# [Activity]
Go through the listing below and output exactly the line with "[68,250,164,262] SASS was", the line with "[653,809,744,829] [Method] ->", and each line between; omit the rest.

# [Data extracts]
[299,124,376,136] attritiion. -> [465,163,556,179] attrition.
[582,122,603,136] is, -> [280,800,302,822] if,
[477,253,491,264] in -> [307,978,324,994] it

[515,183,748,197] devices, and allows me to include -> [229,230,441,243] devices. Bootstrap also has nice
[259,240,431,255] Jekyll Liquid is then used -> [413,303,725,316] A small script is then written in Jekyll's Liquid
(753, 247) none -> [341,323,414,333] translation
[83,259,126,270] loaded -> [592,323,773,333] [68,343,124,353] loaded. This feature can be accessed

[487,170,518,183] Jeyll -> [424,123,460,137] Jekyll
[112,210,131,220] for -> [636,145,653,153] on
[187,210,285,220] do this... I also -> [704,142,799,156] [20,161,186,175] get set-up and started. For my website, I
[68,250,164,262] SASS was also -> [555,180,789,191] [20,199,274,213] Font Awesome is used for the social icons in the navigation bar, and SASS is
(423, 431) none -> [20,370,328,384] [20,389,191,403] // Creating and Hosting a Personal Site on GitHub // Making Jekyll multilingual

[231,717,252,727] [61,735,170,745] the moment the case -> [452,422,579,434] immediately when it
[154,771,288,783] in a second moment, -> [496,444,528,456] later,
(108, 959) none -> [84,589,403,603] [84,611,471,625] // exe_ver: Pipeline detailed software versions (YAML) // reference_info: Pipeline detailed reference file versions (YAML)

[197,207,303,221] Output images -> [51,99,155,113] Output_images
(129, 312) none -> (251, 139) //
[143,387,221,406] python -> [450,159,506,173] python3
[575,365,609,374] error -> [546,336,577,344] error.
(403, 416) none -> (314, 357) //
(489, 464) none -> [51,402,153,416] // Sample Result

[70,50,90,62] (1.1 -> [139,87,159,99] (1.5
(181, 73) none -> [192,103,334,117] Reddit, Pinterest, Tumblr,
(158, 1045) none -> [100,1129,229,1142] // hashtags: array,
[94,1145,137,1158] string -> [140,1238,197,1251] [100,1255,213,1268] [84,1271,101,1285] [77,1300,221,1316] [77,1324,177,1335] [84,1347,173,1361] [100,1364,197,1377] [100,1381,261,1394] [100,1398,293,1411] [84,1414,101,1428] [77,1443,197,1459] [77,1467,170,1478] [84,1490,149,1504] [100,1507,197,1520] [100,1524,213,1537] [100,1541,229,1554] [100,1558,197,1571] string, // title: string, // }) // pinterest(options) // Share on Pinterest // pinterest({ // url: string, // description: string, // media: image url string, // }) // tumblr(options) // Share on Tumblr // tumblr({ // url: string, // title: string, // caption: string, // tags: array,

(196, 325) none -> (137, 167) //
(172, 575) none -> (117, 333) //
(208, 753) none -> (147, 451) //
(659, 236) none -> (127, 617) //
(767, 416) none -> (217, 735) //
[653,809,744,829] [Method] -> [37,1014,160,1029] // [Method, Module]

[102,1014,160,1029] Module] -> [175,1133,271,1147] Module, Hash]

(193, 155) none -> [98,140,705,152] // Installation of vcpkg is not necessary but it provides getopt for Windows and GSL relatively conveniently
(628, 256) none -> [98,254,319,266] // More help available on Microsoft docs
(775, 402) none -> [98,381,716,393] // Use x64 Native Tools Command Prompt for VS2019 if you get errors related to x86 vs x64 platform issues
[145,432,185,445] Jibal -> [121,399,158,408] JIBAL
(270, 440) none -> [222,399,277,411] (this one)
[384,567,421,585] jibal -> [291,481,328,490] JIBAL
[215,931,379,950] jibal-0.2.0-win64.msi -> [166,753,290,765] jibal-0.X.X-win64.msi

# [Task result]
[68,250,164,262] SASS was also -> [555,180,789,191] [20,199,274,213] Font Awesome is used for the social icons in the navigation bar, and SASS is
(423, 431) none -> [20,370,328,384] [20,389,191,403] // Creating and Hosting a Personal Site on GitHub // Making Jekyll multilingual

[231,717,252,727] [61,735,170,745] the moment the case -> [452,422,579,434] immediately when it
[154,771,288,783] in a second moment, -> [496,444,528,456] later,
(108, 959) none -> [84,589,403,603] [84,611,471,625] // exe_ver: Pipeline detailed software versions (YAML) // reference_info: Pipeline detailed reference file versions (YAML)

[197,207,303,221] Output images -> [51,99,155,113] Output_images
(129, 312) none -> (251, 139) //
[143,387,221,406] python -> [450,159,506,173] python3
[575,365,609,374] error -> [546,336,577,344] error.
(403, 416) none -> (314, 357) //
(489, 464) none -> [51,402,153,416] // Sample Result

[70,50,90,62] (1.1 -> [139,87,159,99] (1.5
(181, 73) none -> [192,103,334,117] Reddit, Pinterest, Tumblr,
(158, 1045) none -> [100,1129,229,1142] // hashtags: array,
[94,1145,137,1158] string -> [140,1238,197,1251] [100,1255,213,1268] [84,1271,101,1285] [77,1300,221,1316] [77,1324,177,1335] [84,1347,173,1361] [100,1364,197,1377] [100,1381,261,1394] [100,1398,293,1411] [84,1414,101,1428] [77,1443,197,1459] [77,1467,170,1478] [84,1490,149,1504] [100,1507,197,1520] [100,1524,213,1537] [100,1541,229,1554] [100,1558,197,1571] string, // title: string, // }) // pinterest(options) // Share on Pinterest // pinterest({ // url: string, // description: string, // media: image url string, // }) // tumblr(options) // Share on Tumblr // tumblr({ // url: string, // title: string, // caption: string, // tags: array,

(196, 325) none -> (137, 167) //
(172, 575) none -> (117, 333) //
(208, 753) none -> (147, 451) //
(659, 236) none -> (127, 617) //
(767, 416) none -> (217, 735) //
[653,809,744,829] [Method] -> [37,1014,160,1029] // [Method, Module]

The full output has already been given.